- Poster
- Directed by: A. L. Abanindran
- Written by: A. L. Abanindran
- Produced by: Devanshu Arya Vachan Shetty Ravi Varman
- Starring: Praveen Kumar Sanam Shetty Shalini Vadnikatti
- Cinematography: Sarangarajan
- Edited by: Anthony
- Music by: Joshua Sridhar Timothy Madhukar
- Production company: Ignite Films
- Distributed by: Kalaipuli International
- Release date: 24 December 2015;
- Running time: 127 minutes
- Country: India
- Language: Tamil

= Vellaiya Irukiravan Poi Solla Maatan =

2015 Indian film by A. L. Abanindran

Vellaiya Irukiravan Poi Solla Maatan is a 2015 Tamil language comedy film written and directed by newcomer A. L. Abanindran. The film features an ensemble cast of Praveen Kumar, Sanam Shetty, Shalini Vadnikatti, Bala Saravanan, Aruldoss, Jayaprakash, Karthik Kumar, and Aadukalam Naren. The film released on 24 December 2015.

== Plot ==
Karthik is an IT professional in dire need of money for his father Ramalingam's cancer treatment. Finding no other way, he resorts to blackmail as a means of acquiring the necessary funds. It eventually leads him all the way to blackmailing a prominent politician.

== Cast ==

- Praveen Kumar as Karthik
- Sanam Shetty as Aruna
- Shalini Vadnikatti as Pooja
- Karthik Kumar as Dr. Raghu
- Bala Saravanan as Mani
- Jayaprakash as Ramalingam, Karthik's father
- Aadukalam Naren as Periyavar
- Aruldoss as Rajagopal
- T. M. Karthik as Sharma
- Five Star Krishna as Varma
- M. J. Shriram as Pradeep Kumar IAS
- K. S. G. Venkatesh as Lawyer Krishnamoorthy
- Poo Ramu as Pandian
- Supergood Subramani as Selvarathnam
- Natarajan (Nat Narayanasamy) as Periyavar's advisor
- Gnanavel as Shanmugam
- Pazhani as Thiruvengadam
- Ilankainathan as Gnanam
- Raja Rishi as Subbaiah
- Aroul D. Shankar as Prakash

== Production ==
The project was announced by Devanshu Arya of Ignite Films and director Abanindran in late 2014, and marked the director's feature film debut after he and Devanshu Arya had previously assisted during the making of Rajiv Menon's Minsara Kanavu (1997) and Kandukondain Kandukondain (2000). The film stars newcomer Praveen Kumar, who played a supporting role in Kalyana Samayal Saadham (2013) in the lead role alongside Shalini Vadnikatti, a model from Hyderabad. Abanindran had worked with Praveen Kumar and the producers, Ignite Films, before, when the trio worked on the television serial, Dharmayutham for Vijay TV during 2012. Cinematographer Ravi Varman also worked as a co-producer for the film, marking his maiden production. The ensemble cast was also revealed to feature Sanam Shetty, Karthik Kumar, Aadukalam Naren, Jayaprakash and Bala Saravanan, while Anthony was announced as the film's editor. The film was named after a dialogue spoken by Vadivelu in the film Aarya (2007).

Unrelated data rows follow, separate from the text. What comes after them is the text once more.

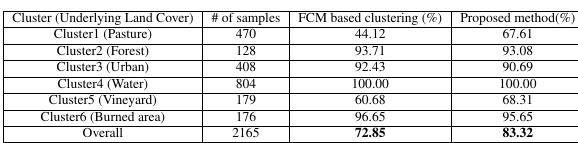
Table 1: Comparison of the class-wise Producer accuracies on the Sardinia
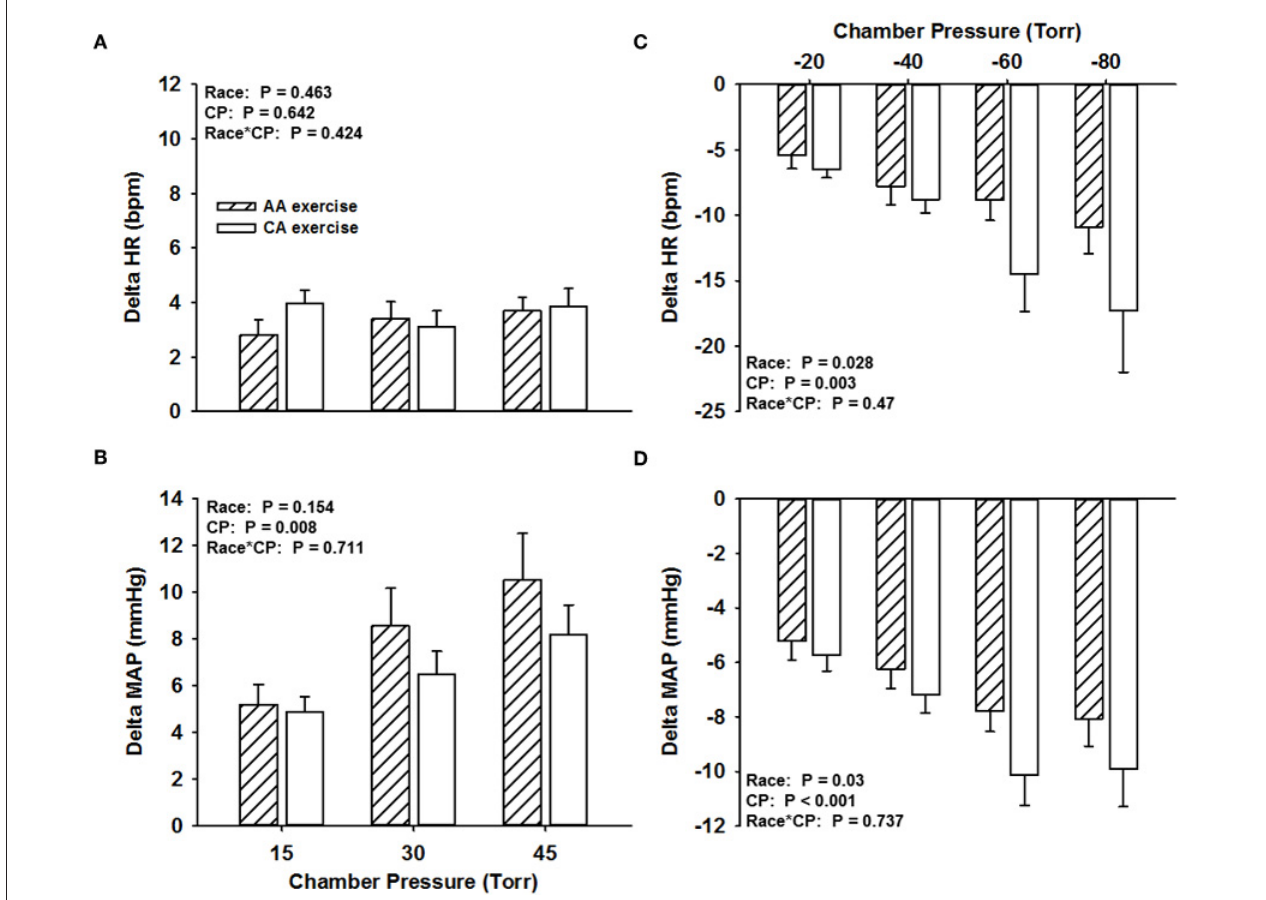
FIGURE 2 | Change in HR (A) and MAP (B) in response to NP and change in HR (C) and MAP (D) in response to NS in African Americans (AA, hatched bars) and Caucasian Americans (CA, open bars) during exercise. CP, chamber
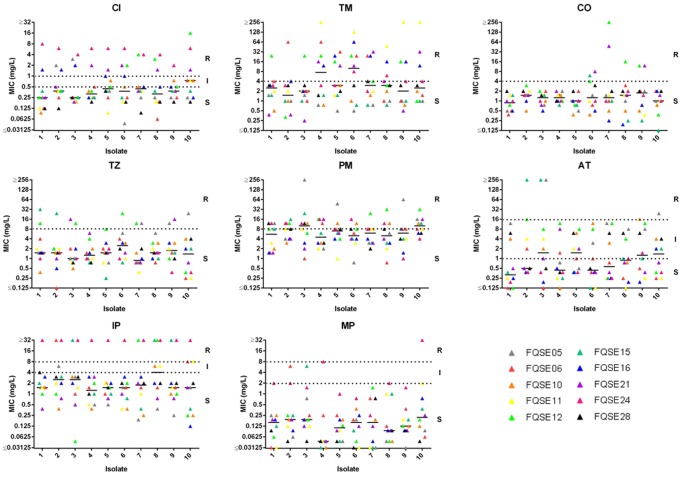
Evolution of minimal inhibitory concentrations (MICs) from the first to the last studied isolate from each patient.Each color represents a different patient. CI, ciprofloxacin; TM, tobramycin; CO, colistin; TZ, ceftazidime; PM, cefepime; AT, aztreonam; IP, impenem; MP, meropenem.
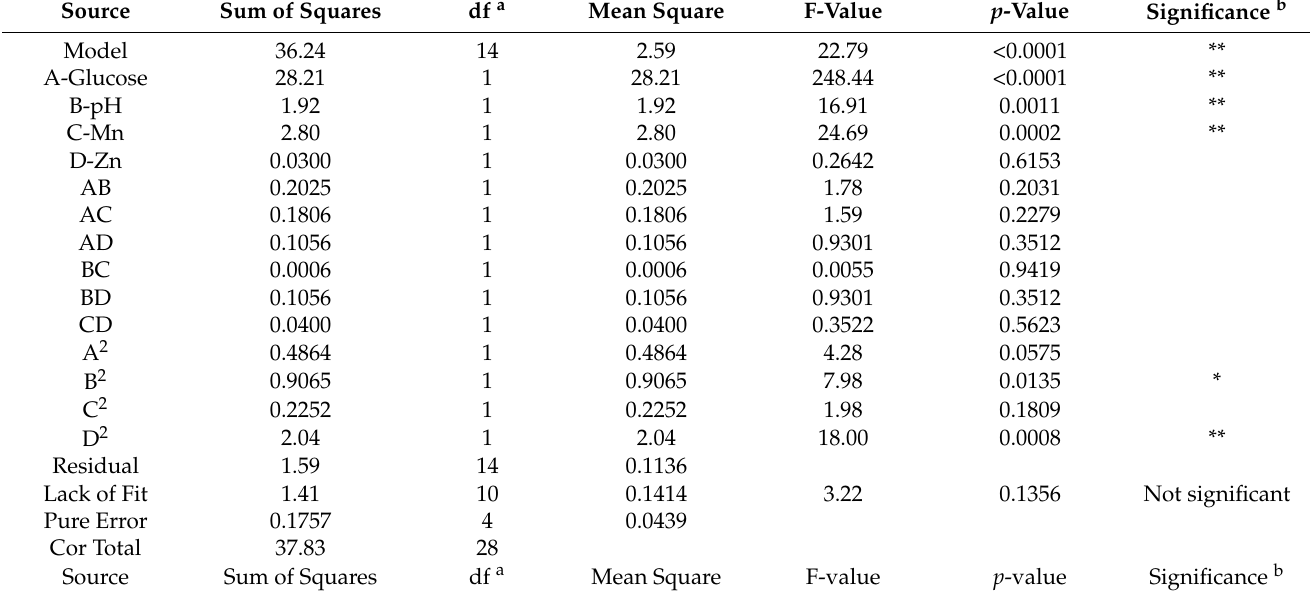
Table 3. The ANOVA details of the fitted equation model for the production of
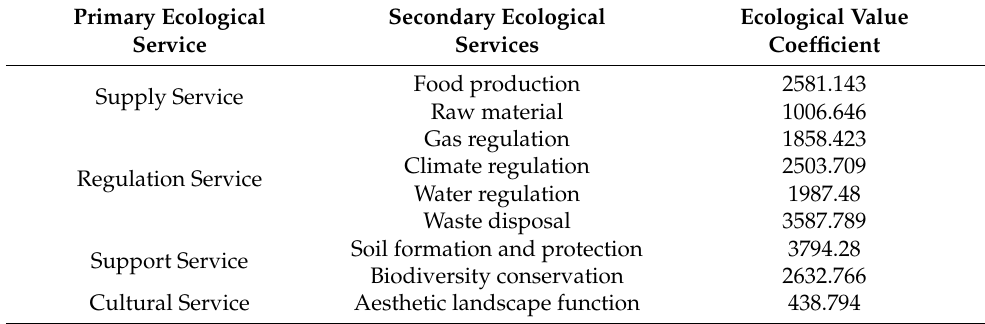
Table 1. Equivalent table of farmland ecosystem service value per unit area (yuan · hm 2 · a − 1 ). Primary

The team shot the film around Chennai in forty days. After the film was completed, S. Thanu of Kalaipuli International bought the film's worldwide distribution rights.

== Soundtrack ==
Soundtrack was composed by Joshua Sridhar.
- "Gappu La Aappu" - Santhosh Hariharan
- "Nizhala Nijama" - Saicharan

== Release ==
The film released to mixed reviews in December 2015, having been delayed for three weeks as a result of the 2015 South Indian floods. A critic from The New Indian Express noted that "it was an impressive debut". The Times of India wrote "There is a wonderful screwball vibe to Vellaiya Irukiravan Poi Solla Maatan (VIPSM), a black comedy that is a confident debut by Abanindran. The director manages to keep things relatable and even when things get out of hand for the hapless protagonist, they do not feel improbable."